### TO-DO ITEM
Your task is to give the records again exactly. Leave each picture out.

### DATA TO EXAMINE
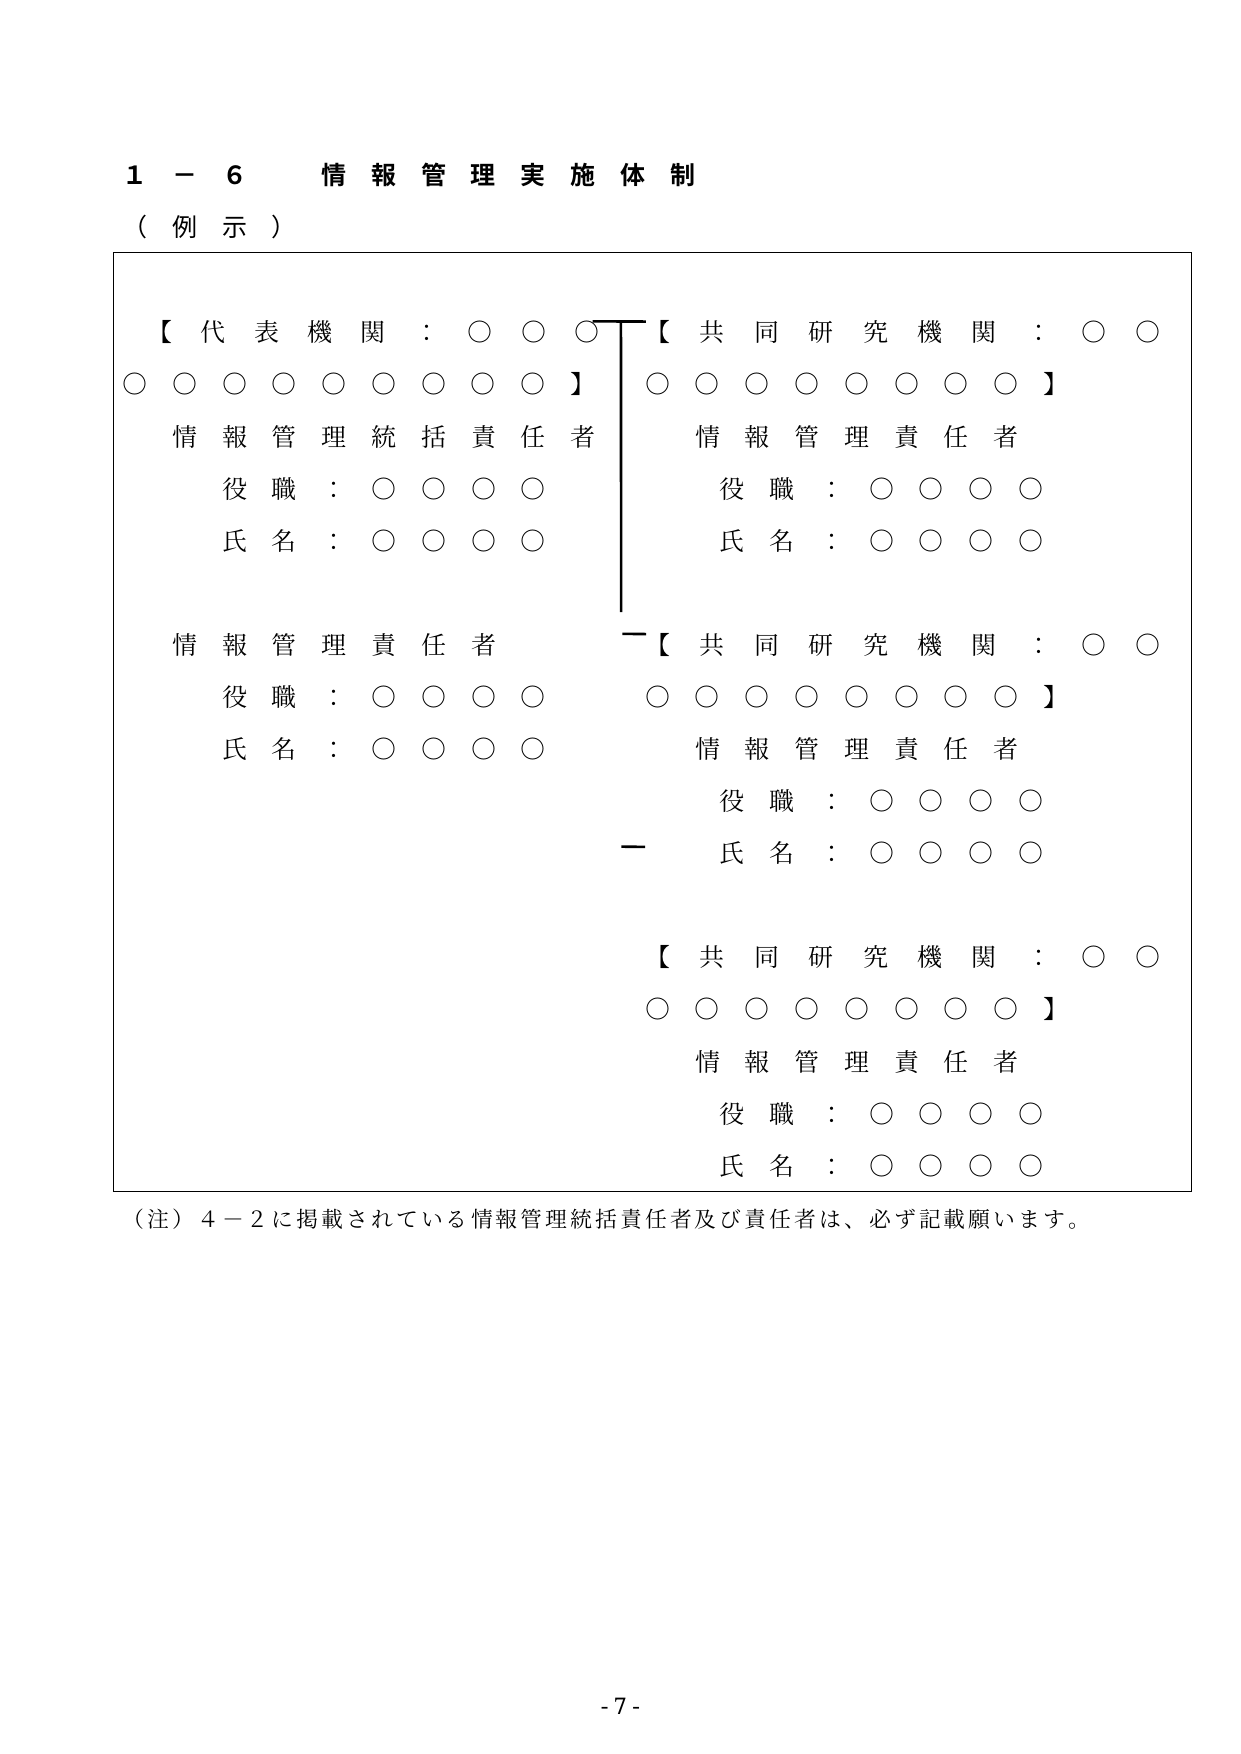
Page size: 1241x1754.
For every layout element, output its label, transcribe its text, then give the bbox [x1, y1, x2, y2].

text （注）４－２に掲載されている情報管理統括責任者及び責任者は、必ず記載願います。 [93, 1192, 1118, 1244]
text １－６ 情報管理実施体制 [122, 148, 1118, 200]
table_header 【共同研究機関：○○○○○○○○○○】 情報管理責任者 役職：○○○○ 氏名：○○○○ 【共同研究機関：○○○○○○○○○○】 情報管理責任者 役職：○○○○ 氏名：○○○○ 【共同研究機関：○○○○○○○○○○】 情報管理責任者 役職：○○○○ 氏名：○○○○ [630, 253, 1191, 1191]
table_header 【代表機関：○○○○○○○○○○○○】 情報管理統括責任者 役職：○○○○ 氏名：○○○○ 情報管理責任者 役職：○○○○ 氏名：○○○○ [114, 253, 630, 1191]
text （例示） [122, 200, 1118, 252]
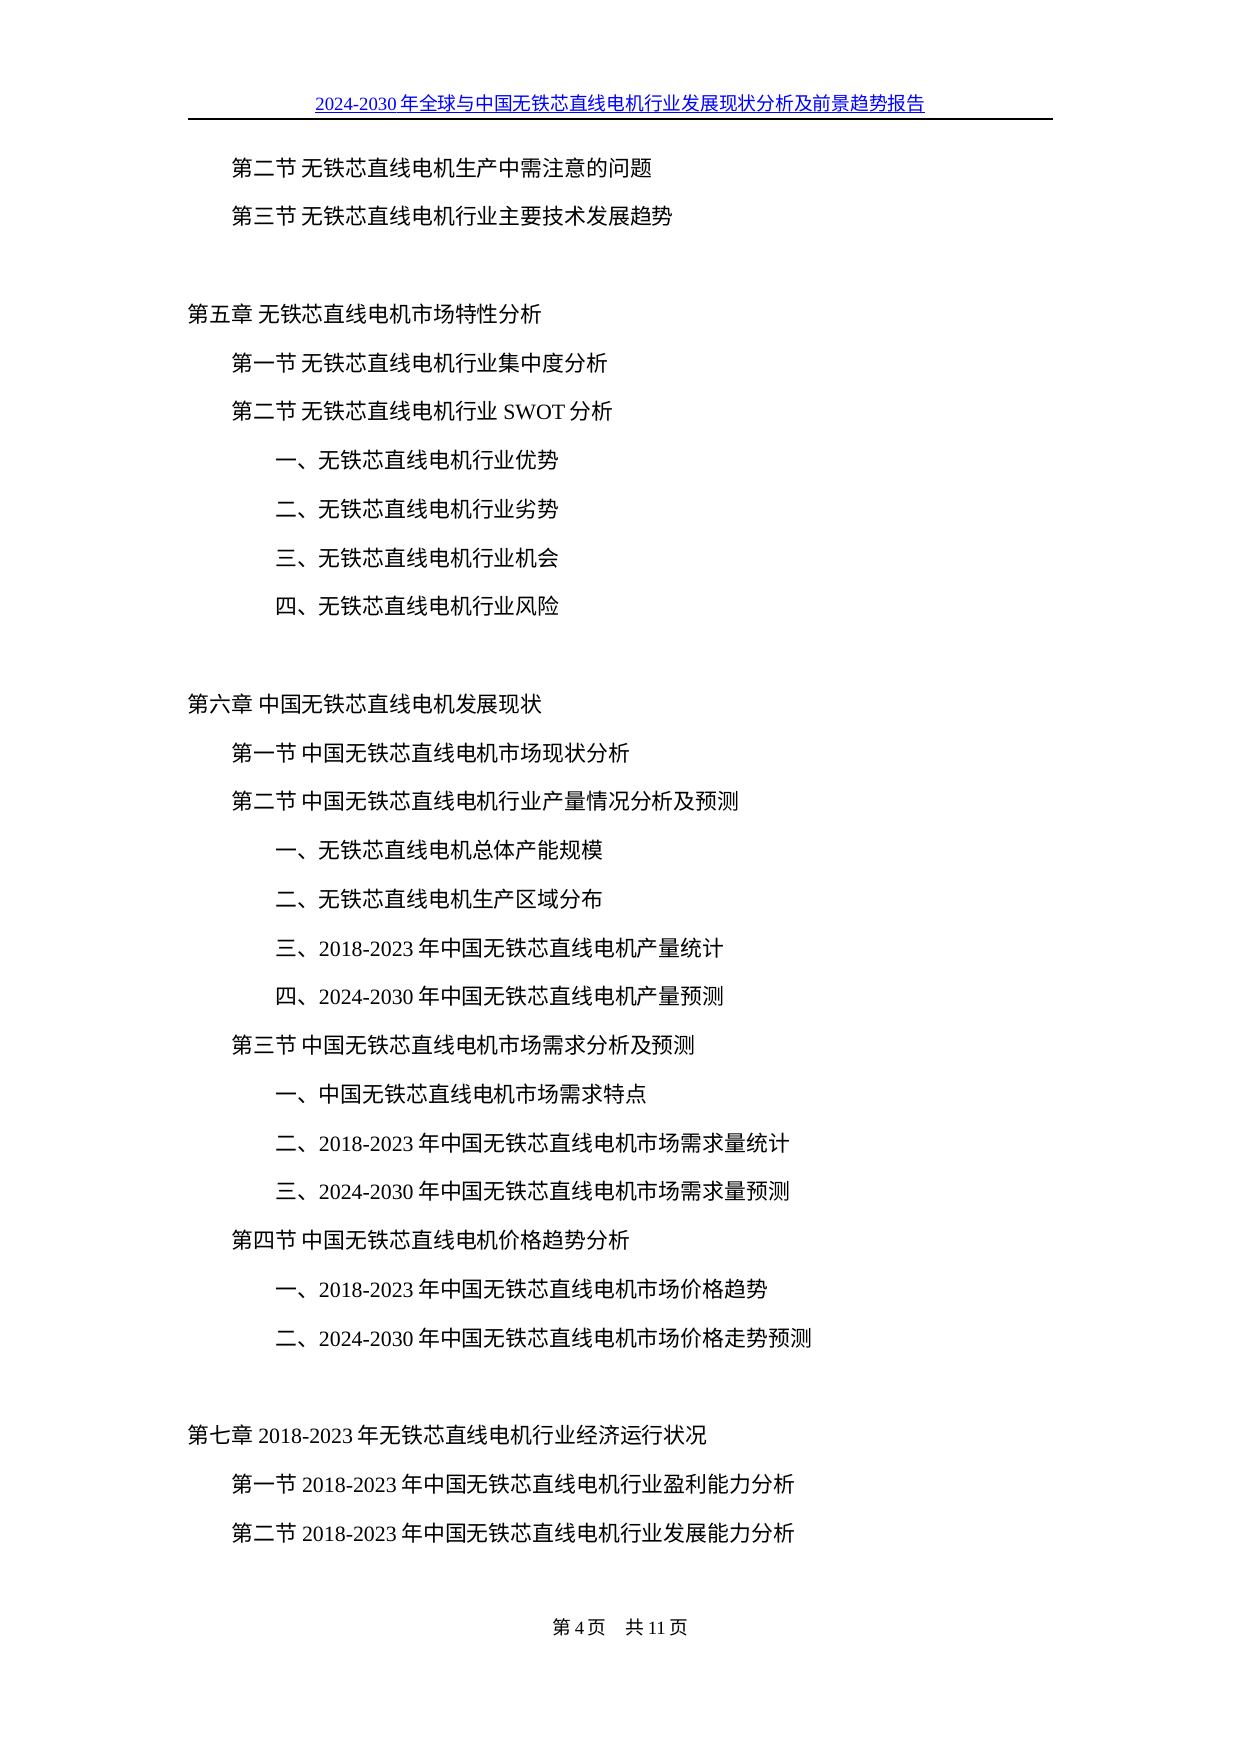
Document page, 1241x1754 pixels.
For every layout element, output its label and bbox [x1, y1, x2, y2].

text [187, 150, 1053, 1548]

### RESPONSE TO THE TASK
Page size: 1241x1754.
For every layout element, output its label, transcribe its text, then give the bbox [x1, y1, x2, y2].

text （注）４－２に掲載されている情報管理統括責任者及び責任者は、必ず記載願います。 [93, 1192, 1118, 1244]
text １－６ 情報管理実施体制 [122, 148, 1118, 200]
table_header 【共同研究機関：○○○○○○○○○○】 情報管理責任者 役職：○○○○ 氏名：○○○○ 【共同研究機関：○○○○○○○○○○】 情報管理責任者 役職：○○○○ 氏名：○○○○ 【共同研究機関：○○○○○○○○○○】 情報管理責任者 役職：○○○○ 氏名：○○○○ [630, 253, 1191, 1191]
table_header 【代表機関：○○○○○○○○○○○○】 情報管理統括責任者 役職：○○○○ 氏名：○○○○ 情報管理責任者 役職：○○○○ 氏名：○○○○ [114, 253, 630, 1191]
text （例示） [122, 200, 1118, 252]
Document page, 1241x1754 pixels.
For every layout element, output its label and bbox [x1, y1, x2, y2].

text [187, 150, 1053, 1548]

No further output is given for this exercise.